The Drosophila model of this disease is based on the introduction of UAS constructs of the human fusion gene (indicated as Hsap\RUNX1::Hsap\RUNX1T1) into flies. When expressed in embryonic hemocytes, differentiation of the blood cell lineage is inhibited, resulting in a dramatic increase in hematopoietic precursors.
[updated Feb. 2016 by FlyBase; FBrf0222196]
Acute myeloid leukemia (AML) is one of the most common types of leukemia among adults; it is uncommon under age 40. (Most childhood leukemias are acute lymphocytic leukemia, ALL). AML affects myeloid cells, resulting in an abundance of abnormal immature cells within the blood-cell-producing bone marrow; normal hematopoietic processes become increasingly compromised. Persons with AML are more likely to have infections and have an increased risk of bleeding as the numbers of healthy blood cells decrease. [from MedlinePlus; https://www.nlm.nih.gov/medlineplus/ency/article/000542.htm ]
See general description, above.
The most common translocation in core binding factor acute myeloid leukemia (CBF-AML) is t(8;21), which fuses a part of the RUNX1 gene (also known as AML1) on chromosome 21 with part of the RUNX1T1 gene (also known as ETO) on chromosome 8. [from Genetics Home Reference, Core binding factor acute myeloid leukemia]

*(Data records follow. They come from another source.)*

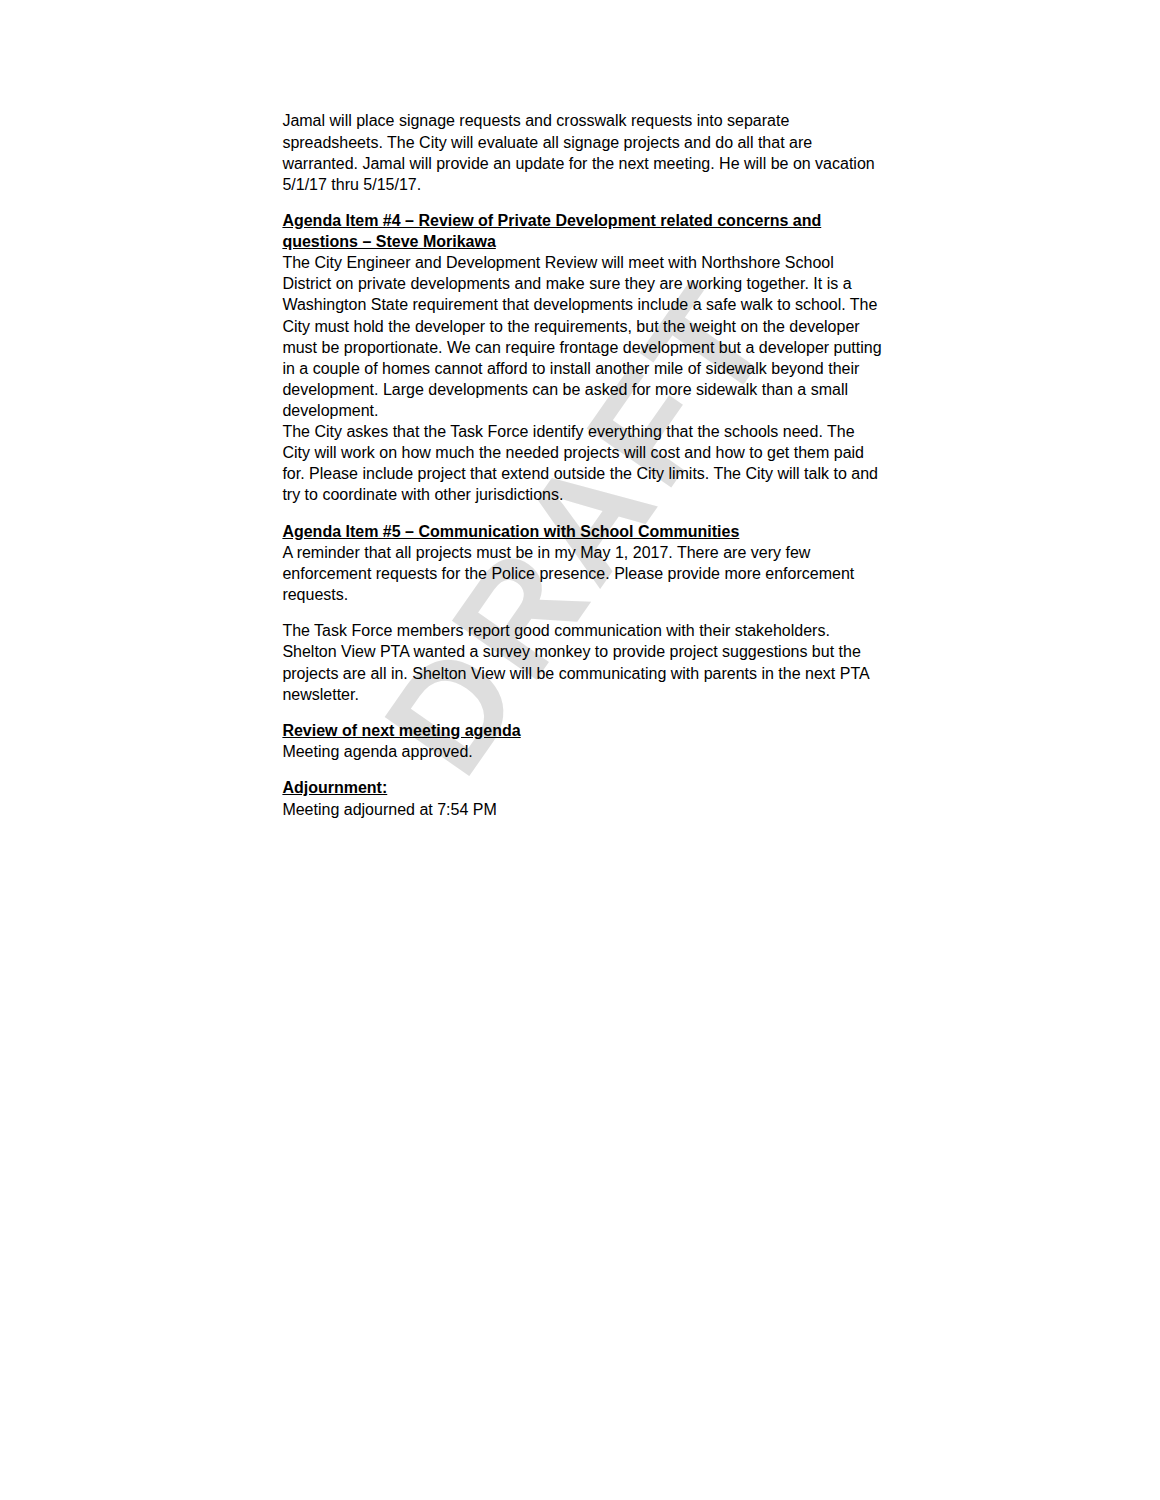DRAFT
Jamal will place signage requests and crosswalk requests into separate spreadsheets. The City will evaluate all signage projects and do all that are warranted. Jamal will provide an update for the next meeting. He will be on vacation 5/1/17 thru 5/15/17.
Agenda Item #4 – Review of Private Development related concerns and questions – Steve Morikawa
The City Engineer and Development Review will meet with Northshore School District on private developments and make sure they are working together. It is a Washington State requirement that developments include a safe walk to school. The City must hold the developer to the requirements, but the weight on the developer must be proportionate. We can require frontage development but a developer putting in a couple of homes cannot afford to install another mile of sidewalk beyond their development. Large developments can be asked for more sidewalk than a small development.
The City askes that the Task Force identify everything that the schools need. The City will work on how much the needed projects will cost and how to get them paid for. Please include project that extend outside the City limits. The City will talk to and try to coordinate with other jurisdictions.
Agenda Item #5 – Communication with School Communities
A reminder that all projects must be in my May 1, 2017. There are very few enforcement requests for the Police presence. Please provide more enforcement requests.
The Task Force members report good communication with their stakeholders. Shelton View PTA wanted a survey monkey to provide project suggestions but the projects are all in. Shelton View will be communicating with parents in the next PTA newsletter.
Review of next meeting agenda
Meeting agenda approved.
Adjournment:
Meeting adjourned at 7:54 PM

RUNX1 encodes one of the components of the core binding factor (CFB) transcription factor complex. The RUNX1-RUNX1T1 fusion protein produced as a result of t(8;21) is able to form CBF and attach to DNA, like the normal RUNX1 protein. However, because the function of the transcription factor produced from the normal RUNX1T1 gene is to block gene activity, the abnormal CBF represses, rather than activates, transcription of the regulated genes. [from Genetics Home Reference, Core binding factor acute myeloid leukemia]
The RUNX1 gene encodes a Runt-related transcription factor; it plays a primary role in the development of all hematopoietic cell types. [from MIM:151385; 2016.02.03]
Many to one: 3 human to 1 Drosophila; additional orthologous genes in human are CBFA2T3 and CBFA2T2.